WRITTEN REQUEST: From the Python tool page, copy word for word the part that opens with the words "Alteryx public gallery" and closes with "and Alteryx Gallery.".

GIVEN PASSAGE:
++++
Python Tool
The Python tool is a code editor for users of Python. Proficiency in Python is recommended before using this tool.
from ayx import Alteryx
Alteryx.help().
Python support
Designer accepts custom Python code. Alteryx does not provide support for custom Python code.
Alteryx public gallery compatibility
Planning to publish your workflow to gallery.alteryx.com? You must first apply for an exemption. This restriction does not apply to private instances of Alteryx Server and Alteryx Gallery.
Getting started
The Python tool configuration window interface resembles a Jupyter Notebook. If you are unfamiliar with Jupyter Notebooks, go to Help > User Interface Tour or Help > Notebook Help. For code assistance, see the additional references that are available under the tool's Help option.
Install additional data science packages if needed
The Python tool includes the following more common data science packages:
- ayx: Alteryx API
- geopandas: Extends the data types used by pandas to allow spatial operations on geometric types.
- jupyter: Jupyter metapackage
- matplotlib: Python plotting package
- numpy: NumPy, array processing for numbers, strings, records, and objects
- pandas: Powerful data structures for data analysis, time series, and statistics
- requests: Python HTTP for Humans
- scikit-learn: A set of Python modules for machine learning and data mining
- scipy: SciPy, Scientific Library for Python
- six: Python 2 and 3 compatibility utilities
- SQLAlchemy: Database Abstraction Library
- statsmodels: Statistical computations and models for Python
Additional package installation
Depending on what installation type of Designer you're using, you can install additional packages using Alteryx.installPackages. The example below installs keras.
++++
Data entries
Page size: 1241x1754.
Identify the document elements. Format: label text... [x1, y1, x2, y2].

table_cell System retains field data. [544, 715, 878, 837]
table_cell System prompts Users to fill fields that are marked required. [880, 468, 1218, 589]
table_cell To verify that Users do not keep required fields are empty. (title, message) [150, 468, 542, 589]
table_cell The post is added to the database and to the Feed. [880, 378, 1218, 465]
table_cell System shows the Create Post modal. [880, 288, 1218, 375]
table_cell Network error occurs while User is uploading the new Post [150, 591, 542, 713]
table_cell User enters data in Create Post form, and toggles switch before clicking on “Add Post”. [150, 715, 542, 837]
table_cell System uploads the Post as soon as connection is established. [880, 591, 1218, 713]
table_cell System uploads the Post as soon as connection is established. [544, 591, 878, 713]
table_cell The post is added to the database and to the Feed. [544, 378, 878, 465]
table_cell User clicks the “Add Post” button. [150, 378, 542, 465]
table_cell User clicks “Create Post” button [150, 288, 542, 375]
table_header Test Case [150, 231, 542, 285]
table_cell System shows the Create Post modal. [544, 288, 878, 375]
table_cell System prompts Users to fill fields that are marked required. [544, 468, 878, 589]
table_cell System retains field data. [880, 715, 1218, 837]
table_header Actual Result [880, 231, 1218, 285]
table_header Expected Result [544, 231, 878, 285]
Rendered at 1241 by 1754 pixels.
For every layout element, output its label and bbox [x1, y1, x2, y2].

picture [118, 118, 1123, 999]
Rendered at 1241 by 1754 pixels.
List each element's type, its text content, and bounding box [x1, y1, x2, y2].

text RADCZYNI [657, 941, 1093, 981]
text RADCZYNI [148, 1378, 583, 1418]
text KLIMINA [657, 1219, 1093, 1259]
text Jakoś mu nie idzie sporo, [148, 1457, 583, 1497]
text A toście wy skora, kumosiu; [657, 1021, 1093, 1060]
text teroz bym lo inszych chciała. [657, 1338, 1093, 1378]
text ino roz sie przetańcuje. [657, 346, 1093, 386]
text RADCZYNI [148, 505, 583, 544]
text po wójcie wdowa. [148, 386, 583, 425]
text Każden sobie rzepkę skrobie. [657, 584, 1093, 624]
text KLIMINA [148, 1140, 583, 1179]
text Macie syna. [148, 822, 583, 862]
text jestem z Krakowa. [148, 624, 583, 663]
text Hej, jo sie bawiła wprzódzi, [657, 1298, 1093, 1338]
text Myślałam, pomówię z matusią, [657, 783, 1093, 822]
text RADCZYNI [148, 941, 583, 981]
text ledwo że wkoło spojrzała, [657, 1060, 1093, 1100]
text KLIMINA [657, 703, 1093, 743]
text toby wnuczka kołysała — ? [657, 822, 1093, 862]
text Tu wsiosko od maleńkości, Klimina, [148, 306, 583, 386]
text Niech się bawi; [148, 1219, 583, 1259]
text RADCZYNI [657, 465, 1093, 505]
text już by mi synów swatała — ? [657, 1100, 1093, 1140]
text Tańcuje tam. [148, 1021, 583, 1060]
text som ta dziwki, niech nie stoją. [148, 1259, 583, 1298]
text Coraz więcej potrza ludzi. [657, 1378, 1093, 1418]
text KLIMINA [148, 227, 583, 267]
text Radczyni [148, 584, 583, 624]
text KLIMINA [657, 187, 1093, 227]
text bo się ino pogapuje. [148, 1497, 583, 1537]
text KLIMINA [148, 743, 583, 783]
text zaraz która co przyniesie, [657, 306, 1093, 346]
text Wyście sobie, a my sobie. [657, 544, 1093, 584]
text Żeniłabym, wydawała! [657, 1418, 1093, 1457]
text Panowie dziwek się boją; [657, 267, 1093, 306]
++++
TASK RESULT:
Alteryx public gallery compatibility
Planning to publish your workflow to gallery.alteryx.com? You must first apply for an exemption. This restriction does not apply to private instances of Alteryx Server and Alteryx Gallery.